[Items listed in a dataset]
☆ ☆ ☆ ☆

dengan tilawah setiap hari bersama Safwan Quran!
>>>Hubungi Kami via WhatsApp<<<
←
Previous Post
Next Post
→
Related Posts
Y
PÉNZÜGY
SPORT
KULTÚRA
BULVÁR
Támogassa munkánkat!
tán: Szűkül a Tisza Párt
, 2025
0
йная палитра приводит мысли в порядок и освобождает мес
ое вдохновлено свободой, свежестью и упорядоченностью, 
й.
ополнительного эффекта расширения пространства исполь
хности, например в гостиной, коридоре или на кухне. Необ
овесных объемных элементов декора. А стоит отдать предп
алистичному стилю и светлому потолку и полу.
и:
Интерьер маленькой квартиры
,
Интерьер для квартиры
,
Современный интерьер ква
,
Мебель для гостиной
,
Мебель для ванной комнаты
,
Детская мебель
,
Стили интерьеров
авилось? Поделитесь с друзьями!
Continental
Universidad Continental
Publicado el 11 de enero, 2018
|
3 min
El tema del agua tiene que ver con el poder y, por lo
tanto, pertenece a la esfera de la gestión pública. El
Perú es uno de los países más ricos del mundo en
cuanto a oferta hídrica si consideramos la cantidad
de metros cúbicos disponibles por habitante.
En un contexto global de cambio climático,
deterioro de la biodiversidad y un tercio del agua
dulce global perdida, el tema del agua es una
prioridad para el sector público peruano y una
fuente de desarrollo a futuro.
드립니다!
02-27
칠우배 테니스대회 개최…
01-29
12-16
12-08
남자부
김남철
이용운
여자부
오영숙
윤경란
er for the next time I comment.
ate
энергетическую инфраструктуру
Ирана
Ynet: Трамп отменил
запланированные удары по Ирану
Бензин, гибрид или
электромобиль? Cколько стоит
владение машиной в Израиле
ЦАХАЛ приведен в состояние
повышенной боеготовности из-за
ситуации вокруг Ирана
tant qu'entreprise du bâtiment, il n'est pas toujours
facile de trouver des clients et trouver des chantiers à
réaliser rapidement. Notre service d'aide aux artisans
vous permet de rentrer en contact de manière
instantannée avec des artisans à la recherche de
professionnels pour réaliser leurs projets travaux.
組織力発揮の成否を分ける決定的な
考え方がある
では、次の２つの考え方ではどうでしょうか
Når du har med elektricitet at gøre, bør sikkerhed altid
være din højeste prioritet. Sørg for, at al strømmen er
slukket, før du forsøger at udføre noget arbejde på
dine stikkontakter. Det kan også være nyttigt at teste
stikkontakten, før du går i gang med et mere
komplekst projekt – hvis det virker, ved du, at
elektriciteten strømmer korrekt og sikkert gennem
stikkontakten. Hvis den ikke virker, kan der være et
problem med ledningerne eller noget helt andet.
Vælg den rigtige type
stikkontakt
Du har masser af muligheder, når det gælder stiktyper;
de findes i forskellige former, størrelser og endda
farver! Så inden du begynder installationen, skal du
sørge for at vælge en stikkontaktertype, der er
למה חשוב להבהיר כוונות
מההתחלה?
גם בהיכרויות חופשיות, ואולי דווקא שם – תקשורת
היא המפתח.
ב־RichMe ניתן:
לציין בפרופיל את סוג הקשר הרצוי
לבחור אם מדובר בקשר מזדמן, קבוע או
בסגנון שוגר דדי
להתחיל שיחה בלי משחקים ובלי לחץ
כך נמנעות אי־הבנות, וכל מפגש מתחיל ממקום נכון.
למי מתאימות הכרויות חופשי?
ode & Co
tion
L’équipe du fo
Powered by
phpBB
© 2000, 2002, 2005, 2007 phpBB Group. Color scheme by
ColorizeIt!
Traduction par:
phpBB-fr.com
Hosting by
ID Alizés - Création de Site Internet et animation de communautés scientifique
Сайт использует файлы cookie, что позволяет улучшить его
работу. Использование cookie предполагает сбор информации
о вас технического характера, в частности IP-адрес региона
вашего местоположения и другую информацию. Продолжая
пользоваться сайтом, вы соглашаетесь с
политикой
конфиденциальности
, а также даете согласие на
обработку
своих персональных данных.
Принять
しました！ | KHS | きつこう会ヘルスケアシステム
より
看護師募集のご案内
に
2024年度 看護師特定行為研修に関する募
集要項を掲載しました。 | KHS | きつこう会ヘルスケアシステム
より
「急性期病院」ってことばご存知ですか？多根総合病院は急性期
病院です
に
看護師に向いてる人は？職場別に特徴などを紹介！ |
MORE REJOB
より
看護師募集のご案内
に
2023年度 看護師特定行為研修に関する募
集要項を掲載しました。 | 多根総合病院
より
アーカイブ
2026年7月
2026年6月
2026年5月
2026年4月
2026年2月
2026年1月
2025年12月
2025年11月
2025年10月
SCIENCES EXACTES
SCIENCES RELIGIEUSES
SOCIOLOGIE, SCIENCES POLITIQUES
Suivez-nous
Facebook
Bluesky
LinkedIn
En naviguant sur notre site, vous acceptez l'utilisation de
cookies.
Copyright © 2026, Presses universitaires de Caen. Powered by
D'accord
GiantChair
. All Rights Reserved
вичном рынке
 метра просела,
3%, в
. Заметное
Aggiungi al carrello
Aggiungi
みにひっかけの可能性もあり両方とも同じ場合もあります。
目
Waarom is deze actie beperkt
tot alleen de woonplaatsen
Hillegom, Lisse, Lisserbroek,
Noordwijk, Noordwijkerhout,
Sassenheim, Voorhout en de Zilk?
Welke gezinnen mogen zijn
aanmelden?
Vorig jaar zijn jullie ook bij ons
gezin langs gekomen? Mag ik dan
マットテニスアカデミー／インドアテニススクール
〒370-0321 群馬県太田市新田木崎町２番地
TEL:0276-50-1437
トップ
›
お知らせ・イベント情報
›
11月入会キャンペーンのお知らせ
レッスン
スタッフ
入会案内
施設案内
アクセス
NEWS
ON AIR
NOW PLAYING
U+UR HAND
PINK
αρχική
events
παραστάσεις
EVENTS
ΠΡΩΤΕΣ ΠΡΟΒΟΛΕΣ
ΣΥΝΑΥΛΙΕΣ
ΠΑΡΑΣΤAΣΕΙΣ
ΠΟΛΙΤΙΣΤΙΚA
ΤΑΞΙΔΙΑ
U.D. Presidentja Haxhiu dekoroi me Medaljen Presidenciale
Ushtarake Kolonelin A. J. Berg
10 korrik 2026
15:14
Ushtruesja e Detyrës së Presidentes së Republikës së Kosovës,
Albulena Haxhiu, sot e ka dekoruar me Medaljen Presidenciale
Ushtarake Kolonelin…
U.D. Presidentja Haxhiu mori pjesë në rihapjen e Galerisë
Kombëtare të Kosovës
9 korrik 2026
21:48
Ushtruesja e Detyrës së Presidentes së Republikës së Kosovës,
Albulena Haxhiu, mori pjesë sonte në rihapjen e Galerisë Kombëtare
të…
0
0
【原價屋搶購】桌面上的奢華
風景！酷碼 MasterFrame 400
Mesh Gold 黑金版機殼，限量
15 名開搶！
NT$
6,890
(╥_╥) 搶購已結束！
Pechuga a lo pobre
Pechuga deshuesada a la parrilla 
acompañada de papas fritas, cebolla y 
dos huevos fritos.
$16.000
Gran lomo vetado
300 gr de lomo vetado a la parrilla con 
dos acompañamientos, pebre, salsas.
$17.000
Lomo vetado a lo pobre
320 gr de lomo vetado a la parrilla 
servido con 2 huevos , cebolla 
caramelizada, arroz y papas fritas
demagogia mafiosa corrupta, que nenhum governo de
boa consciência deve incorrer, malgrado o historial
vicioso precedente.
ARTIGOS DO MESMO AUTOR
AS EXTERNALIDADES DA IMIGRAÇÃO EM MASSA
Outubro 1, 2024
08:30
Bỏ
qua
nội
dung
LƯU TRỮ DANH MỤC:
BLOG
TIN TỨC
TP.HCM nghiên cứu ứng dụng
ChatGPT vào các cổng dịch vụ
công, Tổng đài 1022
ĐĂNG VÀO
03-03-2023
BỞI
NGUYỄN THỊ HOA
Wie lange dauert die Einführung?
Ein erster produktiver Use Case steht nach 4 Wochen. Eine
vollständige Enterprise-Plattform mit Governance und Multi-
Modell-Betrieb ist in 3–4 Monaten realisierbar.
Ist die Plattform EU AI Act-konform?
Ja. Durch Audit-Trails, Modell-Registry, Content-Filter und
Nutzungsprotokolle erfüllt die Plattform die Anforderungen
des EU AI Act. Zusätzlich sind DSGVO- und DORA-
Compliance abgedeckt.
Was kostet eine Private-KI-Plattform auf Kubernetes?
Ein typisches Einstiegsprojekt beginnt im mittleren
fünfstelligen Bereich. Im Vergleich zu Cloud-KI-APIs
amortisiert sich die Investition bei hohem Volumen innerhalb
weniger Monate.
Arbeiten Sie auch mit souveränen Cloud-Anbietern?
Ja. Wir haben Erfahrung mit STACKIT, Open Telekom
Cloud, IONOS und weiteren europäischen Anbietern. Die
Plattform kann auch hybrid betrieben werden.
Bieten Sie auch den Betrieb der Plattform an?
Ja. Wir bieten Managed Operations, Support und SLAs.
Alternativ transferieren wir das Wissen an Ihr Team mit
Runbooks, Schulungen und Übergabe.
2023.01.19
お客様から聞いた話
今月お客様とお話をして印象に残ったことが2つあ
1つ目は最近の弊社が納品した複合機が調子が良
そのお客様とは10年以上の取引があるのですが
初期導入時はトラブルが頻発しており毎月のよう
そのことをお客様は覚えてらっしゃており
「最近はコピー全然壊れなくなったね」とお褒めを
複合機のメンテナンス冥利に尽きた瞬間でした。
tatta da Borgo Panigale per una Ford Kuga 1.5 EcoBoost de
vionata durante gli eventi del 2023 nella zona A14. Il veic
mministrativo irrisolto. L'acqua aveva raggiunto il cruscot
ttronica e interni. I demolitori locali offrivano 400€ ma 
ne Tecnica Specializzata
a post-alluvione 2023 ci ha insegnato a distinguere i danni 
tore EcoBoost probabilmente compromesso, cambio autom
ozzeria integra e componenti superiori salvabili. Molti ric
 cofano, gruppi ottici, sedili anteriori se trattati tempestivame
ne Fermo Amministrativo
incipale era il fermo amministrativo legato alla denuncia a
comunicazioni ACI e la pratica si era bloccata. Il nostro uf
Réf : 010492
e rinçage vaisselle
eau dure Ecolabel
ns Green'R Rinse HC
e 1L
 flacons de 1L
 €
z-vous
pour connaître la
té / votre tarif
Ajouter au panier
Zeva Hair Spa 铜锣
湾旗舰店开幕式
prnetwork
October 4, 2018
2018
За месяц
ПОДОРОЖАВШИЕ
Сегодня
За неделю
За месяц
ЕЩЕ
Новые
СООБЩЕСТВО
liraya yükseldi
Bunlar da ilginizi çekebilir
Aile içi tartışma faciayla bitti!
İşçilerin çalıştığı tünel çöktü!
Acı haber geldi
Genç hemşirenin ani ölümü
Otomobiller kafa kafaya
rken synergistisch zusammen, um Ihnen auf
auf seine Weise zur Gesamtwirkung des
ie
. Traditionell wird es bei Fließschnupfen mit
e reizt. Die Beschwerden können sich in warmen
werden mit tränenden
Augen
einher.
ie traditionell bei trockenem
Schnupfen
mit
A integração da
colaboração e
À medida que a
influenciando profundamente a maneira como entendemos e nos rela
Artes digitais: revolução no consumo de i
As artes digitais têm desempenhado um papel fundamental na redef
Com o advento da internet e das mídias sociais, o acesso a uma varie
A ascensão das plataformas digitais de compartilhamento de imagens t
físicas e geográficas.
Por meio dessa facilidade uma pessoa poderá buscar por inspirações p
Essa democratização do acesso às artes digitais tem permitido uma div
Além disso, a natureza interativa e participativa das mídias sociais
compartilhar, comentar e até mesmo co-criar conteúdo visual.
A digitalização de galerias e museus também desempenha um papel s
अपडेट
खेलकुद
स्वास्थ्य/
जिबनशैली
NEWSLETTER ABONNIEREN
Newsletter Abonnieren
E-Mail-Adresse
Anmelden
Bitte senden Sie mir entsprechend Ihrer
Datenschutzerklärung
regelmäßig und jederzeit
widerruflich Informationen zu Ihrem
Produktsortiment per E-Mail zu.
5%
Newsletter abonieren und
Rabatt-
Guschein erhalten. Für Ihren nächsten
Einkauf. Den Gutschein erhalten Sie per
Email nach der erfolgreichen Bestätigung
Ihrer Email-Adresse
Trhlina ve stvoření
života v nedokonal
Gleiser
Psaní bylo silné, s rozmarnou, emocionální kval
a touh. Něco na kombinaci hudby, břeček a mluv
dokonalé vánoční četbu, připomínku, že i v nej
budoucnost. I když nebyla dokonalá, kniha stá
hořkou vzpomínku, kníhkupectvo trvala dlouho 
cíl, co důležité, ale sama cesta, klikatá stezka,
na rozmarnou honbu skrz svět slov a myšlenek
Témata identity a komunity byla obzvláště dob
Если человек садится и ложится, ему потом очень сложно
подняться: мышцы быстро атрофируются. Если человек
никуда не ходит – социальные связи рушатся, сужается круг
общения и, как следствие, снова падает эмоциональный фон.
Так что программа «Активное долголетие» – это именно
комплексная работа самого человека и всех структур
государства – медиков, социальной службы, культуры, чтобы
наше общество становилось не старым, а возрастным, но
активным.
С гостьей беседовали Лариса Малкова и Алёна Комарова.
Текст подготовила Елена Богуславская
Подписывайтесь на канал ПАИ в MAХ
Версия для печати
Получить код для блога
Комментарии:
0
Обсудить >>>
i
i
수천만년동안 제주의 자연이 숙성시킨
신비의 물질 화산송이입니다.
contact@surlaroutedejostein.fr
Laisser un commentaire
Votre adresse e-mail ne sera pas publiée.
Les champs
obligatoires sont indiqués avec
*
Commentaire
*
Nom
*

☆ ☆ ☆ ☆

YOUR TASK: A single number is required: the count of lines in the records that include the string "agua".

ANSWER SPACE: 3